From April 10 to 12, 2026, 61 riders came to try their luck at the Tampa park. What emerged is a confirmation of what we’ve been seeing since the Paris Olympics: the map of street skateboarding has changed. For good.
Netsuke and the Japanese Wave
Kairi Netsuke posted the best score in Saturday’s qualifiers. Shizuoka, Japan. Zero Skateboards rider, wearing Asics. Twenty years old, no apparent pressure, fluid and readable skating. What’s striking about Netsuke is his serenity. No showboating, no excessive celebration — just clean tricks executed at the right moment.
He’s not alone. Since Yuto Horigome (double Olympic medalist), the Japanese scene has been producing international-caliber riders at a pace that’s alarming for the rest of the world. Ginwoo Onodera had just rewritten SLS history in Sydney less than a week ago. Netsuke confirms in Tampa that it wasn’t an accident. It’s a generation.
What unites these riders: an ultra-solid technical foundation forged from a young age in Japan’s indoor skateparks, an extraordinary contest discipline, and an ability to perform under pressure that recalls the approach of classic high-level athletes. Japanese skateboarding is no longer a curiosity — it’s the benchmark.
Gonzalez and South America in Ambush
If Japan dominates with its consistency, South America explodes with its creativity. Jhanka Gonzalez, Colombia, Creature Skateboards, Vans — achieved a double podium finish this weekend. Second in qualifiers. First in the Independent Best Trick. That’s the definition of a perfect weekend.
Behind him, Filipe Mota (Brazil) in third place in qualifiers, and Matias Dell Olio (Argentina) in fifth. Three South American countries in the top 5 of one of the circuit’s most selective contests. Ten years ago, that would have seemed inconceivable. Colombian, Brazilian, Argentinian skateboarding has structured itself in just a few years — skateparks, local sponsors, federal programs — and the return on investment is immediate.
Skateboarding has become a global sport in every sense of the word. The United States still has Ishod Wair (4th, solid, immense) but the historic American domination of Tampa Pro belongs to another era.

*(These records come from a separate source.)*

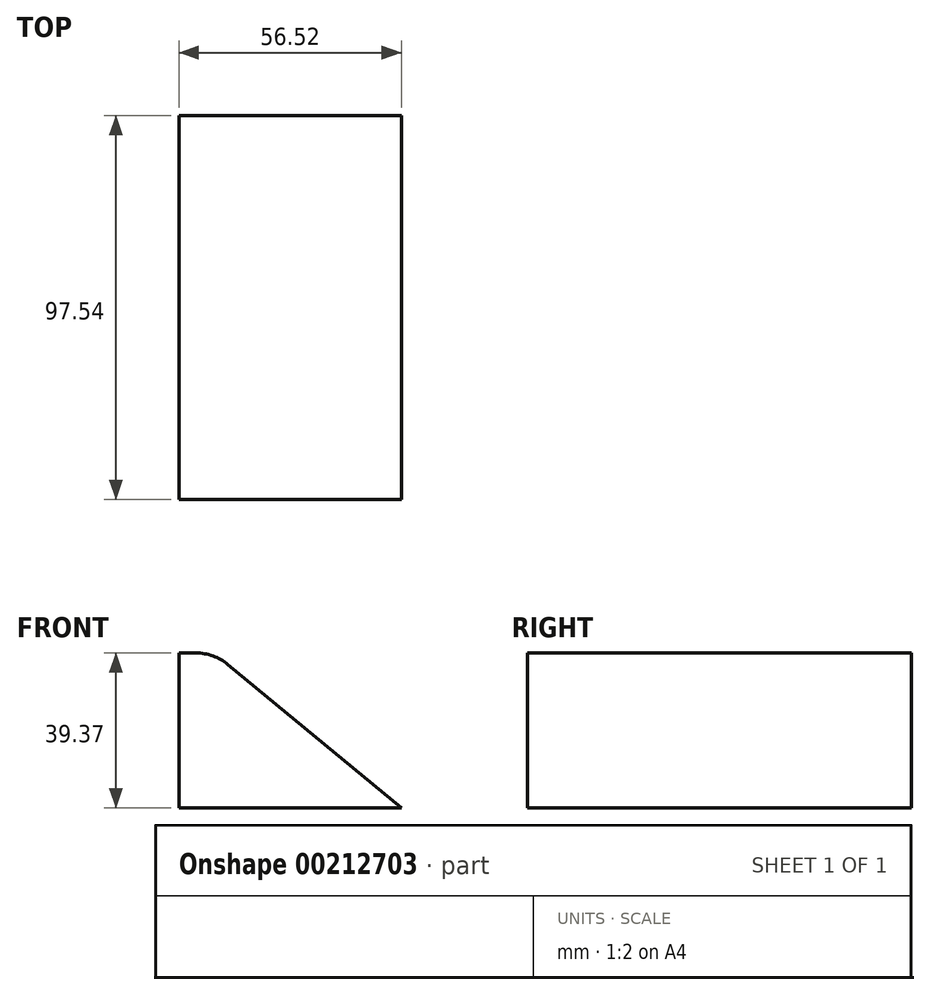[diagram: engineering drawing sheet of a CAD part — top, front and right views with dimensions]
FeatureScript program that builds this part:
annotation { "Feature Type Name" : "Feature", "Feature Type Description" : "" }
export const myFeature = defineFeature(function(context is Context, id is Id, definition is map)
    precondition{}
    {
        {
            var Q0;
            Q0=qCreatedBy(makeId("Front.planeOp"),FACE);
            var sketch = newSketch(context, id + "F0", { "sketchPlane" : qUnion([Q0])});
            skLineSegment(sketch, "E0", {"start": v(-54.93, 20.38) * mm, "end": v(-54.93, -19) * mm});
            skLineSegment(sketch, "E1", {"start": v(-56.26, 20.38) * mm, "end": v(-54.93, 20.38) * mm});
            skLineSegment(sketch, "E2", {"start": v(-54.93, -19) * mm, "end": v(1.59, -19) * mm});
            skLineSegment(sketch, "E3", {"start": v(-54.93, 20.38) * mm, "end": v(-50.6, 20.38) * mm});
            skLineSegment(sketch, "E4", {"start": v(-42.52, 17.47) * mm, "end": v(1.59, -19) * mm});
            skPoint(sketch, "E5.visualSharp", {"position": v(-46.04, 20.38) * mm});
            skArc(sketch, "E5.filletArc", {"start": v(-42.52, 17.47) * mm, "mid": v(-46.3, 19.63) * mm, "end": v(-50.6, 20.38) * mm});
            skLineSegment(sketch, "E6", {"start": v(1.59, -19) * mm, "end": v(63.73, 56.18) * mm});
            skSolve(sketch);
        }
        {
            var Q0;
            Q0 = qSketchRegion(id + "F0", true);
            extrude(context, id + "F1", {"entities" : qUnion([Q0]), "endBound" : BoundingType.SYMMETRIC, "oppositeDirection" : true, "depth" : 97.54 * mm});
        }
    });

Giraud on the Best Trick Podium, but Europe Falls Behind
Aurélien Giraud is the only European to make it onto the podium this weekend. Third in the Independent Best Trick — a great performance, a clean trick on a technical obstacle, the signature of a rider who knows how to find his moment. But in the street qualifiers, he finished 24th out of 61. Not qualified for the semi-finals.
This isn’t a criticism. Giraud is one of the best riders of his generation, an Olympic medalist, the skipper of the French scene. But the level has risen everywhere, and Europe hasn’t yet produced the same density of contest riders as Asia or South America. A professional deck is no longer enough — the training system around the rider makes all the difference.
The question now is: will European skateboarding reorganize itself to produce circuit riders, or will it stick to its street / free skateboarding culture, which is its true identity? Both paths are valid. But if France wants medals at the Los Angeles 2028 Olympics, it’s going to have to speed up.
Tampa 2026 said what it had to say. The rest is up to the riders.